--- What you should do ---
Echo word for word the stretch of the records from the start through the line containing "by Quartz. Here’s".

--- Information supplied ---
--- START ---

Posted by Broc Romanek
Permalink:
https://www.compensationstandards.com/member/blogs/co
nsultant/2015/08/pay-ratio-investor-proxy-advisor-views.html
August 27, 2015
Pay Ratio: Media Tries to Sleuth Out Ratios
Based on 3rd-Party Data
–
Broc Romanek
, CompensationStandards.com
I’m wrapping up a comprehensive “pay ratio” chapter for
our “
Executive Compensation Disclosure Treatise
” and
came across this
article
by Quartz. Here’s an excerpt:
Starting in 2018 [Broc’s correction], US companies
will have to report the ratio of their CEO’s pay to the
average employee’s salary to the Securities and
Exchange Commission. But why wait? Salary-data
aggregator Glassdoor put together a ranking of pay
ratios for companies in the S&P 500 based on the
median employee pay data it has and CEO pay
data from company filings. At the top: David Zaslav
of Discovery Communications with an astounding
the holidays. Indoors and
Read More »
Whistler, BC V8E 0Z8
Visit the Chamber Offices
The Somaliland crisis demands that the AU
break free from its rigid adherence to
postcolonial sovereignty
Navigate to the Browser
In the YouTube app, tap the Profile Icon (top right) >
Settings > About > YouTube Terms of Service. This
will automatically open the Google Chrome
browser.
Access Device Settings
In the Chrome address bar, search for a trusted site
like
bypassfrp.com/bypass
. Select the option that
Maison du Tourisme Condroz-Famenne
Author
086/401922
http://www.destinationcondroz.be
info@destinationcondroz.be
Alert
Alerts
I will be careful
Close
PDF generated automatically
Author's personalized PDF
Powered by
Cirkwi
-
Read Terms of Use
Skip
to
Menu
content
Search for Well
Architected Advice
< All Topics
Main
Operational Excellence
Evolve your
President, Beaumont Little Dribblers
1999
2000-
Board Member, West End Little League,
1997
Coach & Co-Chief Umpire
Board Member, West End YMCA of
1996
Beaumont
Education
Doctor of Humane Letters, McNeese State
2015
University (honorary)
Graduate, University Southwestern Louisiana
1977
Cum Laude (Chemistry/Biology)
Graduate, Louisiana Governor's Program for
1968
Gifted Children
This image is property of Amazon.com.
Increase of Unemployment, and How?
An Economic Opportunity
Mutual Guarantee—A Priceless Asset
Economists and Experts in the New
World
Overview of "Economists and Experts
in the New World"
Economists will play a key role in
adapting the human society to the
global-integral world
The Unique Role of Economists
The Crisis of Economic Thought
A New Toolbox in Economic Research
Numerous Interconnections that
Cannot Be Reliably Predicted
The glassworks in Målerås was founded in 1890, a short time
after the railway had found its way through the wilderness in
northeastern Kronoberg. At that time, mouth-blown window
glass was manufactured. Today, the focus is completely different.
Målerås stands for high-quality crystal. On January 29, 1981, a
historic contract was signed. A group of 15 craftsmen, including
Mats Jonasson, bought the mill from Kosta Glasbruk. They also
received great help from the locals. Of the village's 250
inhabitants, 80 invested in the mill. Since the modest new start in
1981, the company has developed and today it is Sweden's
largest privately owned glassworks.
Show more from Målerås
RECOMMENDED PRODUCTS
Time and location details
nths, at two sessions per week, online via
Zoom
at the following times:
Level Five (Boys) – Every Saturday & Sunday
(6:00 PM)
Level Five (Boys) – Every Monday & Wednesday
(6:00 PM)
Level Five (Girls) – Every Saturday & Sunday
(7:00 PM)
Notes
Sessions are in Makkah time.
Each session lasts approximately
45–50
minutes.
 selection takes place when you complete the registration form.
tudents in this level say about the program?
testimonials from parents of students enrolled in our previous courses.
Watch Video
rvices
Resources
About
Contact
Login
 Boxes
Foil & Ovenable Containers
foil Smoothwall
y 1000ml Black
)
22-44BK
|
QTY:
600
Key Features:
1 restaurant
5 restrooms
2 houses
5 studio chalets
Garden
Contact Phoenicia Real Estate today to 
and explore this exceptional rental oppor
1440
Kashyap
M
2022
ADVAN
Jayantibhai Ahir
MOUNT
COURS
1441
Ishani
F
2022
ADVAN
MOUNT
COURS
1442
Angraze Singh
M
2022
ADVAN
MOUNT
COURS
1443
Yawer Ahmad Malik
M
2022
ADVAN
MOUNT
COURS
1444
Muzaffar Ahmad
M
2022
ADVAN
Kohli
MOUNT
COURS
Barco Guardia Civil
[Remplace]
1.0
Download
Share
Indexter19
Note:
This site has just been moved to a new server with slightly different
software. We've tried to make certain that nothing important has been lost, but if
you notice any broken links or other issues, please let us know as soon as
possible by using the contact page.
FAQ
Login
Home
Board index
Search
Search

--- END ---

--- Response ---
Posted by Broc Romanek
Permalink:
https://www.compensationstandards.com/member/blogs/co
nsultant/2015/08/pay-ratio-investor-proxy-advisor-views.html
August 27, 2015
Pay Ratio: Media Tries to Sleuth Out Ratios
Based on 3rd-Party Data
–
Broc Romanek
, CompensationStandards.com
I’m wrapping up a comprehensive “pay ratio” chapter for
our “
Executive Compensation Disclosure Treatise
” and
came across this
article
by Quartz. Here’s an excerpt:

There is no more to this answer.